This last week I have been without my car, so Uber, described as transportation network company, became my friend.

Uber, the largest taxi company in the world but does not own any cabs, runs a network of private car owners who allow their cars to be hired out as taxis. By use of an app on their smart phone, users can summon a car to wherever they are to ferry them to wherever they wish. Fares are often time as little as a third of what the old special hire drivers (where are they these days?) were charging for comparable routes.

Uber earns 25 percent of the driver’s fare, leaving fuelling and servicing to the drivers. The drivers complain the Uber fees are too steep but for those who were previously special hire drivers acknowledge that they have so much more work to do than they used to previously.

For the car owners the trick is obviously to use the most fuel efficient car possible – the Platz, Bitz, Spacio and Raum are the best they say. For the drivers too it’s a game of strategy – what time to operate and where to be, to maximise work and benefit from company incentives. I learnt that after doing 40 rides a week they are entitled to incentive fees over and above what they earn from their passengers.

"How is the company able to keep fares so low? Obviously it helps that it does not have to manage a huge fleet – easily dozens of uber cars are criss crossing the city at any time of the day or night, drivers are paid according to how much they work so there are no wasted labour costs and their office an unassuming space in industrial area means those fixed costs are minimised. I imagine the major expense would be the software that bring sit all together...

Interestingly drivers are rated by their passengers and this could mean the difference between staying on as an Uber driver or not. On a scale of one-to-five if the driver falls below 4.4 average he can find himself locked out of the system, his service terminated.

The drivers too rate their passengers. The better your rating the more likely you will have little trouble drivers responding to your requests for a ride.
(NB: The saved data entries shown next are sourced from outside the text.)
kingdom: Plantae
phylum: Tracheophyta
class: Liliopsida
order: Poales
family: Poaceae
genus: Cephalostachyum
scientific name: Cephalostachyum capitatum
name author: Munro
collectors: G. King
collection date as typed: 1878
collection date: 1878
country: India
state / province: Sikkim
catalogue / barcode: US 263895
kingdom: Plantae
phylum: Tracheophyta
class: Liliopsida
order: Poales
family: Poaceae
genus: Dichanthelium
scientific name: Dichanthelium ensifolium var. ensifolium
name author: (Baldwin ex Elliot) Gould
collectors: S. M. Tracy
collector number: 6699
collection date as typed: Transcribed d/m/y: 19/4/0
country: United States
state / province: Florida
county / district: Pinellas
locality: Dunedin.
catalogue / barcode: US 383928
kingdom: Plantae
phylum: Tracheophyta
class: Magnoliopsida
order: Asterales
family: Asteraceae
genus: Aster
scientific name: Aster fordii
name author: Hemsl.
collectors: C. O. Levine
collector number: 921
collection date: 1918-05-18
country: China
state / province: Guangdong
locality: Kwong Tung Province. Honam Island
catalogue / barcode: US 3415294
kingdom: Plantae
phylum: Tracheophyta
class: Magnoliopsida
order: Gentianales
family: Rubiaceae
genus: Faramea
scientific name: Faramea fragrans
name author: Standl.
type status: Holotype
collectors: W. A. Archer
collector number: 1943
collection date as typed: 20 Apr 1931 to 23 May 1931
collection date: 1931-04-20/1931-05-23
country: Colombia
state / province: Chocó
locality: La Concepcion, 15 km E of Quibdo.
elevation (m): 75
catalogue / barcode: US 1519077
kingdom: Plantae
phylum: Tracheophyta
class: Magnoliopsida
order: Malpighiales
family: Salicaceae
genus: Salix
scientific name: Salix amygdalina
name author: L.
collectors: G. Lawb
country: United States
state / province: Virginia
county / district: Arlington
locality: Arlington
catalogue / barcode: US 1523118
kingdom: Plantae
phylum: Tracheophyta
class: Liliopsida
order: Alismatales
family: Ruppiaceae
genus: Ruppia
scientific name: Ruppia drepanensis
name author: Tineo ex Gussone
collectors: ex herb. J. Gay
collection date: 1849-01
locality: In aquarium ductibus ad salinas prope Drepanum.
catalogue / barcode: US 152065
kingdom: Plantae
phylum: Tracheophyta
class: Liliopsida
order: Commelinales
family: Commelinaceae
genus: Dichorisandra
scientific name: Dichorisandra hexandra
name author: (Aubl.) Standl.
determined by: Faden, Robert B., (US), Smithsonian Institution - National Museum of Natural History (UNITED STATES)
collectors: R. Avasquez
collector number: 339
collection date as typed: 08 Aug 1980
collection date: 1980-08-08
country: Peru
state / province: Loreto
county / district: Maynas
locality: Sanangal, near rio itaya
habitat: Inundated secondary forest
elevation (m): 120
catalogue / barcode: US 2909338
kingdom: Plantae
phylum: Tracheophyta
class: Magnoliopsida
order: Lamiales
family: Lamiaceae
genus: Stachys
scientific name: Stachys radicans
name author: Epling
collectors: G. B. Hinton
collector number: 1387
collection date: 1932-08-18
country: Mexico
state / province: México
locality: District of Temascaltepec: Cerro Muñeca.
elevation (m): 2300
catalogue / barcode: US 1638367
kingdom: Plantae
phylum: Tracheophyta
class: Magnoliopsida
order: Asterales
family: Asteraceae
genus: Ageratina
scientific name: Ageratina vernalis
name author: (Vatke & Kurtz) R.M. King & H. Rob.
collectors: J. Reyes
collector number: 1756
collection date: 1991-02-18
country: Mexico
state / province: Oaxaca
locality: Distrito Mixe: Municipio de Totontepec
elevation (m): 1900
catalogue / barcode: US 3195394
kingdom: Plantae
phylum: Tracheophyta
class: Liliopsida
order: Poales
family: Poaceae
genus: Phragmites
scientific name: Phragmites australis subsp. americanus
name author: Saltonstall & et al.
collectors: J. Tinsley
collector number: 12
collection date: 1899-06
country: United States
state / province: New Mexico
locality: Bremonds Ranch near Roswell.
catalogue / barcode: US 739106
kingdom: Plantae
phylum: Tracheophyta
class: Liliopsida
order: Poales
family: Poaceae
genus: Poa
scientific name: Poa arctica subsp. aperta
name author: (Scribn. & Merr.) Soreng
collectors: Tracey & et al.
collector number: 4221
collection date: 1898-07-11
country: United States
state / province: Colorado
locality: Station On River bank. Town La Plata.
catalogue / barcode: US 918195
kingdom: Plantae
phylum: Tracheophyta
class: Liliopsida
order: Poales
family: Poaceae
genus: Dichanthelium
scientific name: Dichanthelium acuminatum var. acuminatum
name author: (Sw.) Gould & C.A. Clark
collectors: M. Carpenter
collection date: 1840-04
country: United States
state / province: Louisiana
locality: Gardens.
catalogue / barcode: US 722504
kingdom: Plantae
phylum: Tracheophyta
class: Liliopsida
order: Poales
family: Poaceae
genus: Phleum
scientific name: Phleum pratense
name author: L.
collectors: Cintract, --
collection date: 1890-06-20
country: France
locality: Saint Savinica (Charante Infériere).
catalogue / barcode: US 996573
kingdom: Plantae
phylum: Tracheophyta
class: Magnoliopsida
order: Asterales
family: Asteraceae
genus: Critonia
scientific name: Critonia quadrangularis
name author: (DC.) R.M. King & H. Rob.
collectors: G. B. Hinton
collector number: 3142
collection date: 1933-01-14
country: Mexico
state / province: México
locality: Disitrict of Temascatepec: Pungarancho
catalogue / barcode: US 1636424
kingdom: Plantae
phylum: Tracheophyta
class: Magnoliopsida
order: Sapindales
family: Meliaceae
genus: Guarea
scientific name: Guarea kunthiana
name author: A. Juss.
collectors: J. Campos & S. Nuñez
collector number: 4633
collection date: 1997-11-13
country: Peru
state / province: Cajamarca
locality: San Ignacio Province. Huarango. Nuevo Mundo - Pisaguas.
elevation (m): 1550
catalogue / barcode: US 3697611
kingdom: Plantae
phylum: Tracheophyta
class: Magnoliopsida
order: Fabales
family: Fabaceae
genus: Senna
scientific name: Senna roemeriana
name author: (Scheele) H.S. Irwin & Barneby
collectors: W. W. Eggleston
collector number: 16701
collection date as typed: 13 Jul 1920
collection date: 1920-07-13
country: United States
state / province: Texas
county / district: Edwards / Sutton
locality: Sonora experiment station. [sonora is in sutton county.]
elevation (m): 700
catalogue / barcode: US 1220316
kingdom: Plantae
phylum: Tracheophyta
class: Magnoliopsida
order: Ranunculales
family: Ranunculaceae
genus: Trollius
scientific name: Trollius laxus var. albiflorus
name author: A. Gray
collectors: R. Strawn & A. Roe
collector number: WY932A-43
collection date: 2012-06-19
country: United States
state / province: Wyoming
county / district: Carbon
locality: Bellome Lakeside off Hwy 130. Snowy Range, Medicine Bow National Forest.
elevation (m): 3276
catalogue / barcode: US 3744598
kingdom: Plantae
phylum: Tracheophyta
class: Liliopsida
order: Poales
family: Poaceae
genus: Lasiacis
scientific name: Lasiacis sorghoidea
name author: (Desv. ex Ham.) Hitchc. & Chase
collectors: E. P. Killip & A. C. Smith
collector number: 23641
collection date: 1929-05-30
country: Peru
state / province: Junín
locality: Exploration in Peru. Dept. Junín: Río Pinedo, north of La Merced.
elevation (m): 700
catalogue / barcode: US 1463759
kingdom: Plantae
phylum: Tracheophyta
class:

"On the one hand Uber allows drivers to link into a huge network of clients they would never have been able to build as independent operators. Foreign visitors to Uganda can use their Uber app to hail cabs here, so to speak...

The service has been in Kampala for about a year and it maybe early days to tell whether it is a viable model for this market. But it has worked in about 400 cities all over the world there should not be a reason why it cannot work here.

It is a harbinger of things to come not only for the transport industry but for business generally in Uganda, linked to the proliferation of ICT and more crucially the growing significance of data.

The Economist last week made the point that, “Data are to this century what oil was to the last one: a driver of growth and change. Flows of data have created new infrastructure, new businesses, new monopolies, new politics and—crucially—new economics. Digital information is unlike any previous resource; it is extracted, refined, valued, bought and sold in different ways.”

The World Economic Forum (WEF) in projecting into the future of shopping, reported that  your regular supermarket will know your common purchases and have them delivered to your door step on a regular basis, its shelves will be stacked automatically, you will need not pay at the counter but an automatic debit to your account will be effected as you leave the store and for some items £D printers will generate them as soon as you order.

This is without factoring in that in the next decade or so more than half our shopping will be done online.

"If you are a businessman looking to the future these and many other trends surrounding data mean that one, your major expense will no longer be payroll but ICT; secondly that the sooner you adopt these new technologies either through your own resources but most likely by partnering with the generators of the technology is the longer you will remain relevant rather than be shunted to the side as the competition passes you by...

To compete maybe futile. It’s already happening. We are bypassing older supply chains and ordering our books, clothes, electronics, cars and even food online.

This will invariably increase economic activity because making purchases will be so much more convenient. The missing link in Uganda so far is to bring the credit market to interact with these new possibilities in commerce.

Last year it was reported that all mobile money platforms had a turnover of sh44trillion shillings or about half the GDP of Uganda and more than the national budget. A lot of this money was store away under our mattresses, in our socks or in our bras, now finds its way into the formal financial sector, and will have far reaching effects for the economy.

But if the local businessman is having to face existential questions spare a thought for the worker of future.

"The rule of the thumb seems to be on a scale where manual labour is on one side and knowledge work on the other, the more your work is manual than knowledge based is the extent to which that role will soon be extinct....

A few weeks ago Jack Ma, Founder of Ali Baba, one of the world’s largest online stores, said Artificial Intelligence (AI) – where computers use data to make human like decisions, will be disruptive and cause a lot of pain but the general economy, hopefully our general standard of living will be better for it.

Who knows I may not even need to own my own car in the future and be better off anyway!